Reproduce exactly the line that includes "Base: All Respondents" and all lines after it, ending with the last line of the data.

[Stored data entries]
--

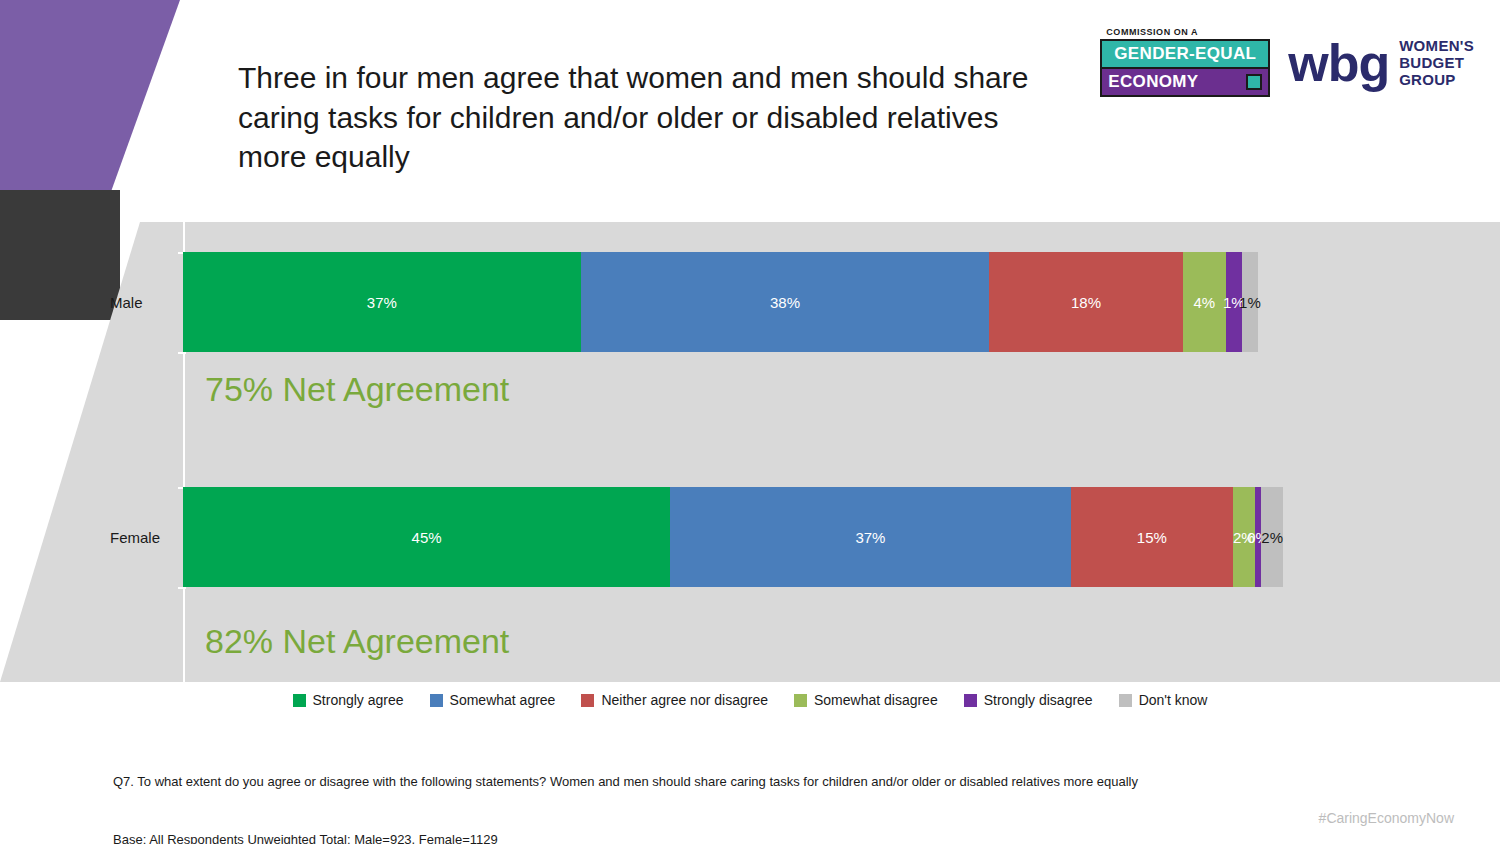Three in four men agree that women and men should share caring tasks for children and/or older or disabled relatives more equally
COMMISSION ON A
GENDER-EQUAL
ECONOMY
wbg WOMEN'S
BUDGET
GROUP
Male Female
37%
38%
18%
4%
1%
1%
45%
37%
15%
2%
0%
2%
75% Net Agreement
82% Net Agreement
Strongly agree Somewhat agree Neither agree nor disagree Somewhat disagree Strongly disagree Don't know
Q7. To what extent do you agree or disagree with the following statements? Women and men should share caring tasks for children and/or older or disabled relatives more equally
Base: All Respondents Unweighted Total: Male=923, Female=1129
#CaringEconomyNow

--

## [Reply to the task]
Base: All Respondents Unweighted Total: Male=923, Female=1129
#CaringEconomyNow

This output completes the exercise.